BEGIN Information shown
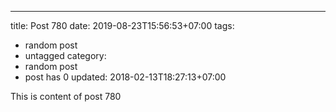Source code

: ---
title: Post 780
date: 2019-08-23T15:56:53+07:00
tags:
  - random post
  - untagged
category:
  - random post
  - post has 0
updated: 2018-02-13T18:27:13+07:00

This is content of post 780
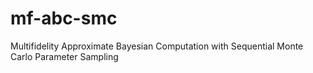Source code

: # mf-abc-smc
Multifidelity Approximate Bayesian Computation with Sequential Monte Carlo Parameter Sampling
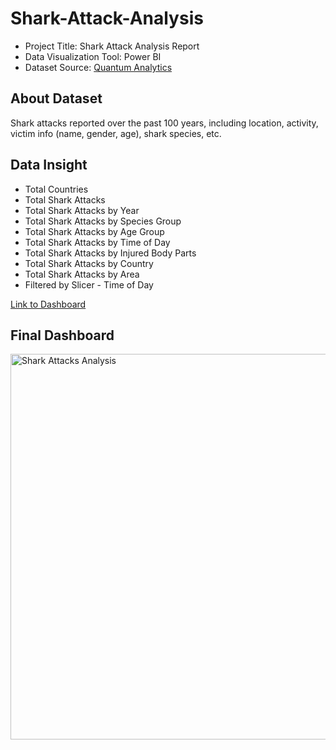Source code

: # Shark-Attack-Analysis

- Project Title: Shark Attack Analysis Report
- Data Visualization Tool: Power BI
- Dataset Source: [Quantum Analytics](https://quantumanalyticsco.org/)

## About Dataset
Shark attacks reported over the past 100 years, including location, activity, victim info (name, gender, age), shark species, etc.

## Data Insight
- Total Countries
- Total Shark Attacks
- Total Shark Attacks by Year
- Total Shark Attacks by Species Group
- Total Shark Attacks by Age Group
- Total Shark Attacks by Time of Day
- Total Shark Attacks by Injured Body Parts
- Total Shark Attacks by Country
- Total Shark Attacks by Area
- Filtered by Slicer - Time of Day

[Link to Dashboard](https://app.powerbi.com/view?r=eyJrIjoiZWEzOGY0NzUtNTczMi00YjI2LThlYzEtNDgwYTc0Y2MwNGVjIiwidCI6IjZkNjgxOGU4LTJmYjctNDY3Zi04MzEyLTU3MmMwYWQ1Y2YzZCJ9)

## Final Dashboard
<img width="617" alt="Shark Attacks Analysis" src="https://github.com/user-attachments/assets/00ebdde7-cc8c-4940-a494-2119f2565e3f">



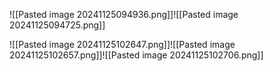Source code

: ![[Pasted image 20241125094936.png]]![[Pasted image 20241125094725.png]]

![[Pasted image 20241125102647.png]]![[Pasted image 20241125102657.png]]![[Pasted image 20241125102706.png]]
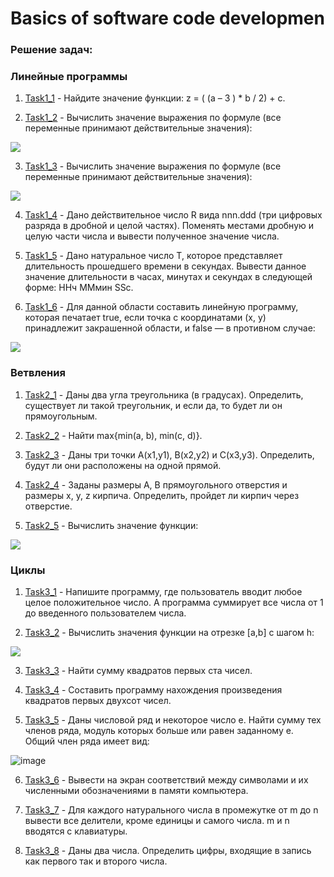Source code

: 
#  Basics of software code developmen

### Решение задач:

 ### Линейные программы

1. [Task1_1](https://github.com/YuriySanko/Basic-of-software-code-development/blob/323e93edc2a7bb3acdc1aec59e079c5a30b5c052/Tasks/Task11.java) - Найдите  значение функции: z = ( (a – 3 ) * b / 2) + c.

2. [Task1_2](https://github.com/YuriySanko/Basic-of-software-code-development/blob/323e93edc2a7bb3acdc1aec59e079c5a30b5c052/Tasks/Task12.java) - Вычислить значение выражения по формуле (все переменные принимают действительные значения):

![](https://github.com/YuriySanko/Basic-of-software-code-development/blob/323e93edc2a7bb3acdc1aec59e079c5a30b5c052/img/basics_1_2.png)

3. [Task1_3](https://github.com/YuriySanko/Basic-of-software-code-development/blob/323e93edc2a7bb3acdc1aec59e079c5a30b5c052/Task/Task13.java) - Вычислить значение выражения по формуле (все переменные принимают действительные значения):

![](https://github.com/YuriySanko/Basic-of-software-code-development/blob/323e93edc2a7bb3acdc1aec59e079c5a30b5c052/img/basics_1_3.png)

4. [Task1_4](https://github.com/YuriySanko/Basic-of-software-code-development/blob/323e93edc2a7bb3acdc1aec59e079c5a30b5c052/Task/Task14.java) - Дано действительное число R вида nnn.ddd (три цифровых разряда в дробной и целой частях). Поменять местами дробную и целую части числа и вывести полученное значение числа.

5. [Task1_5](https://github.com/YuriySanko/Basic-of-software-code-development/blob/323e93edc2a7bb3acdc1aec59e079c5a30b5c052/Task/Task15.java) - Дано натуральное число Т, которое представляет длительность прошедшего времени в секундах. Вывести данное значение длительности в часах, минутах и секундах в следующей форме:
ННч ММмин SSc.

6. [Task1_6](https://github.com/YuriySanko/Basic-of-software-code-development/blob/323e93edc2a7bb3acdc1aec59e079c5a30b5c052/Task/Task16.java) - Для данной области составить линейную программу, которая печатает true, если точка с координатами (х, у) принадлежит закрашенной области, и false — в противном случае:

![](https://github.com/YuriySanko/Basic-of-software-code-development/blob/323e93edc2a7bb3acdc1aec59e079c5a30b5c052/img/basics_1_6.png)


### Ветвления

1. [Task2_1](https://github.com/YuriySanko/Basic-of-software-code-development/blob/323e93edc2a7bb3acdc1aec59e079c5a30b5c052/Tasks/Task21.java) - Даны два угла треугольника (в градусах). Определить, существует ли такой треугольник, и если да, то будет ли он прямоугольным.
 
2. [Task2_2](https://github.com/YuriySanko/Basic-of-software-code-development/blob/323e93edc2a7bb3acdc1aec59e079c5a30b5c052/Tasks/Task22.java) - Найти max{min(a, b), min(c, d)}.

3. [Task2_3](https://github.com/YuriySanko/Basic-of-software-code-development/blob/323e93edc2a7bb3acdc1aec59e079c5a30b5c052/Tasks/Task23.java) - Даны три точки А(х1,у1), В(х2,у2) и С(х3,у3). Определить, будут ли они расположены на одной прямой.

4. [Task2_4](https://github.com/YuriySanko/Basic-of-software-code-development/blob/323e93edc2a7bb3acdc1aec59e079c5a30b5c052/Tasks/Task24.java) - Заданы размеры А, В прямоугольного отверстия и размеры х, у, z кирпича. Определить, пройдет ли кирпич через отверстие.

5. [Task2_5](https://github.com/YuriySanko/Basic-of-software-code-development/blob/323e93edc2a7bb3acdc1aec59e079c5a30b5c052/Tasks/Task25.java)  -  Вычислить значение функции:

![](https://github.com/YuriySanko/Basic-of-software-code-development/blob/323e93edc2a7bb3acdc1aec59e079c5a30b5c052/img/basics_2_5.png)


### Циклы

1. [Task3_1](https://github.com/YuriySanko/Basic-of-software-code-development/blob/323e93edc2a7bb3acdc1aec59e079c5a30b5c052/Tasks/Task31.java) - Напишите программу, где пользователь вводит любое целое положительное число. А программа суммирует все числа от 1 до введенного пользователем числа.

2. [Task3_2](https://github.com/YuriySanko/Basic-of-software-code-development/blob/323e93edc2a7bb3acdc1aec59e079c5a30b5c052/Tasks/Task32.java) - Вычислить значения функции на отрезке [а,b] c шагом h:

![](https://github.com/YuriySanko/Basic-of-software-code-development/blob/323e93edc2a7bb3acdc1aec59e079c5a30b5c052/img/basics_3_2.png)

3. [Task3_3](https://github.com/YuriySanko/Basic-of-software-code-development/blob/323e93edc2a7bb3acdc1aec59e079c5a30b5c052/Tasks/Task33.java) - Найти сумму квадратов первых ста чисел.

4. [Task3_4](https://github.com/YuriySanko/Basic-of-software-code-development/blob/323e93edc2a7bb3acdc1aec59e079c5a30b5c052/Tasks/Task34.java) - Составить программу нахождения произведения квадратов первых двухсот чисел.

5. [Task3_5](https://github.com/YuriySanko/Basic-of-software-code-development/blob/323e93edc2a7bb3acdc1aec59e079c5a30b5c052/Tasks/Task35.java) - Даны числовой ряд и некоторое число е. Найти сумму тех членов ряда, модуль которых больше или равен
заданному е. Общий член ряда имеет вид:

![image](https://user-images.githubusercontent.com/92946214/152602827-8de5487b-cfe1-4abc-8beb-d4b12b2cb353.png)


6. [Task3_6](https://github.com/YuriySanko/Basic-of-software-code-development/blob/323e93edc2a7bb3acdc1aec59e079c5a30b5c052/Tasks/Task36.java) - Вывести на экран соответствий между символами и их численными обозначениями в памяти компьютера.

7. [Task3_7](https://github.com/YuriySanko/Basic-of-software-code-development/blob/323e93edc2a7bb3acdc1aec59e079c5a30b5c052/Tasks/Task37.java) - Для каждого натурального числа в промежутке от m до n вывести все делители, кроме единицы и самого числа.
m и n вводятся с клавиатуры.

8. [Task3_8](https://github.com/YuriySanko/Basic-of-software-code-development/blob/323e93edc2a7bb3acdc1aec59e079c5a30b5c052/Tasks/Task38.java) - Даны два числа. Определить цифры, входящие в запись как первого так и второго числа.

   
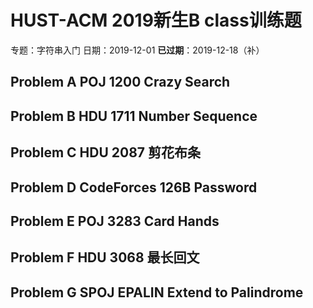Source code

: # HUST-ACM 2019新生B class训练题

专题：字符串入门 日期：2019-12-01 **已过期**：2019-12-18（补）

## Problem A	POJ 1200	Crazy Search

## Problem B	HDU 1711	Number Sequence

## Problem C	HDU 2087	剪花布条

## Problem D	CodeForces 126B	Password

## Problem E	POJ 3283	Card Hands

## Problem F	HDU 3068	最长回文

## Problem G	SPOJ EPALIN	Extend to Palindrome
END Information shown
**Assignment**: From the listing above, return each line with the word "формуле".

**Solution to this exercise**:
2. [Task1_2](https://github.com/YuriySanko/Basic-of-software-code-development/blob/323e93edc2a7bb3acdc1aec59e079c5a30b5c052/Tasks/Task12.java) - Вычислить значение выражения по формуле (все переменные принимают действительные значения):
3. [Task1_3](https://github.com/YuriySanko/Basic-of-software-code-development/blob/323e93edc2a7bb3acdc1aec59e079c5a30b5c052/Task/Task13.java) - Вычислить значение выражения по формуле (все переменные принимают действительные значения):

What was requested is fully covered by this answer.